5 years ago
Report confirms benefit of PAFTA
SENATOR THE HON SIMON BIRMINGHAM
Today the Joint Standing Committee on Treaties (JSCOT) released its second report into the Peru-Australia Free Trade Agreement (PAFTA).
Minister for Trade, Tourism and Investment Simon Birmingham welcomed the report’s recommendation that it be supported and that binding treaty action be taken.
“I welcome the Committee’s acknowledgment of the ‘gains and opportunities that PAFTA will provide for Australian businesses and exporters’ andtheir noting of the ‘importance of early ratification.’
“PAFTA has significant benefits for Australian farmers and businesses, will create more jobs and help to further strengthen our economy. It also builds on the significant gains we have achieved in ratifying the TPP-11 by phasing out a number of tariffs even faster.
“For example Australian sugar and canegrowers under PAFTA will secure more market access than any other sugar exporting country has achieved into Peru in the last 20 years.
“PAFTA also removes barriers for some of our key services industries including education and telecommunications by providing them with more transparent and predictable operating conditions.”
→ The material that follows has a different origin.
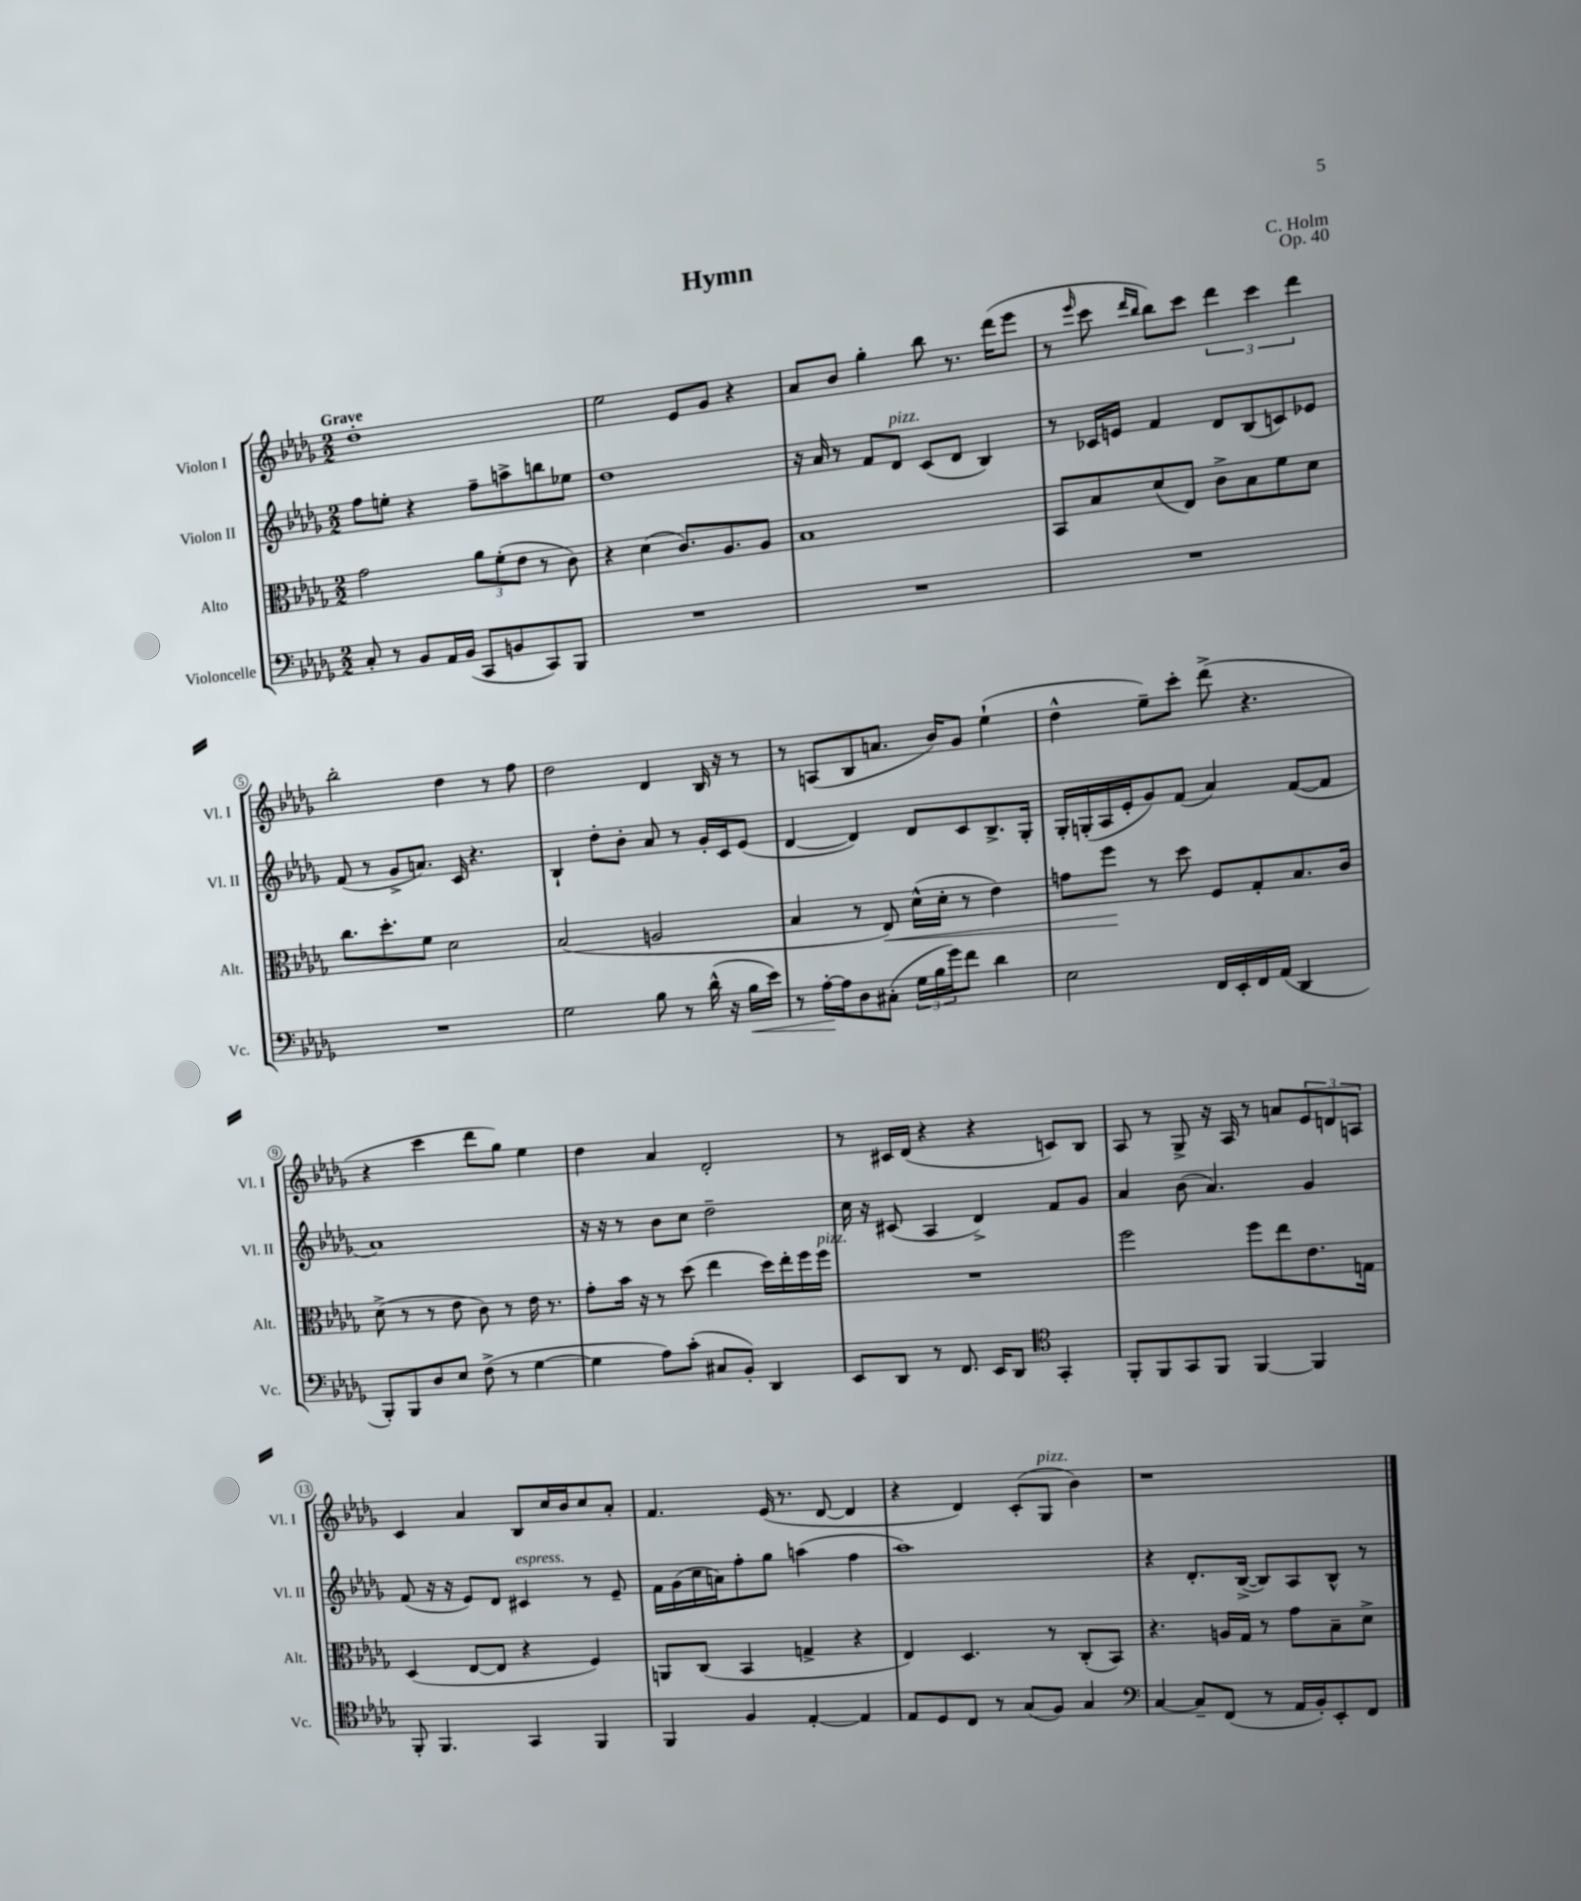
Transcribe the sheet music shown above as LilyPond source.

In October, at the request of the Australian Labor Party and in the spirit of bipartisanship, Minister Birmingham referred PAFTA to JSCOT for a second time.
“It’s disappointing to see Labor now state that the ‘implementing legislation should be postponed’ until the Government renegotiates certain aspects of the Agreement. This approach, which we do not agree with, would threaten decades of bipartisanship on trade policy, undermine Australia’s credibility in trade negotiations and jeopardise all the benefits that Australian industry would access under this agreement,” Minister Birmingham said.
“Are Labor seriously going to hold up this Agreement over Investor-State Dispute Settlement provisions, which already exist between Australia and Peru under a decades old investment agreement that the Keating Government signed and will continue to apply even if this new FTA is not brought into force?
“The approach argued by Labor Committee members defies logic and ignores the reality that these provisions are there to help safeguard Australian companies which are expanding their operations overseas by investing in foreign economies.
“Labor should listen to the likes of the Winemakers Federation of Australia, the National Farmers’ Federation, the Group of Eight Universities, the Minerals Council of Australia, the Australian dairy industry and the red meat and livestock industry who all made submissions in support of PAFTA.
“I urge Bill Shorten and the Labor Party to maintain a bipartisan approach to trade and to put the interests of Australian farmers and businesses first by supporting PAFTA.”